Robin Bynoe

Personal information
- Full name: Michael Robin Bynoe
- Born: February 23, 1941 (age 85) Black Rock, Saint Michael, Barbados
- Batting: Right-handed
- Bowling: Left-arm medium
- Relations: Henry Austin (grandfather)

International information
- National side: West Indies;

Career statistics
| Competition | Tests | First-class |
| Matches | 4 | 56 |
| Runs scored | 111 | 3572 |
| Batting average | 18.50 | 41.05 |
| 100s/50s | 0/0 | 6/20 |
| Top score | 48 | 190 |
| Balls bowled | 30 | 486 |
| Wickets | 1 | 9 |
| Bowling average | 5.00 | 27.33 |
| 5 wickets in innings | 0 | 0 |
| 10 wickets in match | 0 | 0 |
| Best bowling | 1/5 | 2/7 |
| Catches/stumpings | 4/– | 45/– |
- Source: Cricinfo, 15 October 2021

= Robin Bynoe =

West Indian cricketer (born 1941)

Michael Robin Bynoe (born February 23, 1941, in Black Rock, Saint Michael, Barbados) is a former West Indian cricketer who played in four Tests between 1959 and 1967.

==Career==
Bynoe had played only two first-class matches when he was picked for the West Indies' tour of India and Pakistan in 1958–59. He had limited success on the tour, with a highest score in the first-class matches of only 76, but was picked for the final Test match, aged 18, when he opened the innings with Gerry Alexander. He was out for one run and took one catch.

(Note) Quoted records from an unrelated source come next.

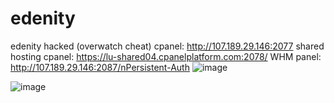 # edenity
edenity hacked (overwatch cheat)
cpanel: http://107.189.29.146:2077
shared hosting cpanel: https://lu-shared04.cpanelplatform.com:2078/
WHM panel: http://107.189.29.146:2087/nPersistent-Auth 
![image](https://user-images.githubusercontent.com/65768277/123511591-c02b0900-d647-11eb-8565-44d0812f33be.png)

![image](https://user-images.githubusercontent.com/65768277/123511344-53633f00-d646-11eb-9666-ed07a36eb8d3.png)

In the limited first-class cricket in the West Indies in the late 1950s and early 1960s, Bynoe's appearances were only sporadic and it was 1963–64 when he made his first first-class century, 120 for Barbados against Jamaica.

Centuries in the next two West Indian seasons led to a second call up for a tour to India, this time the 1966–67 tour. Again, Bynoe had limited success in the first-class games, but this time he played in all three Tests as the opening partner to Conrad Hunte. Only in the third match, at Chepauk, Madras (now Chennai), did he make any impact, scoring 48 and 36 and taking his only Test wicket.

Thereafter Bynoe's first-class cricket was confined to Barbados, for whom he played until the 1971–72 Shell Shield season, where he made his highest first-class score of 190 against Trinidad and Tobago. He toured England with the Barbados team in 1969, but had not been picked for the West Indies team that was in England earlier that season.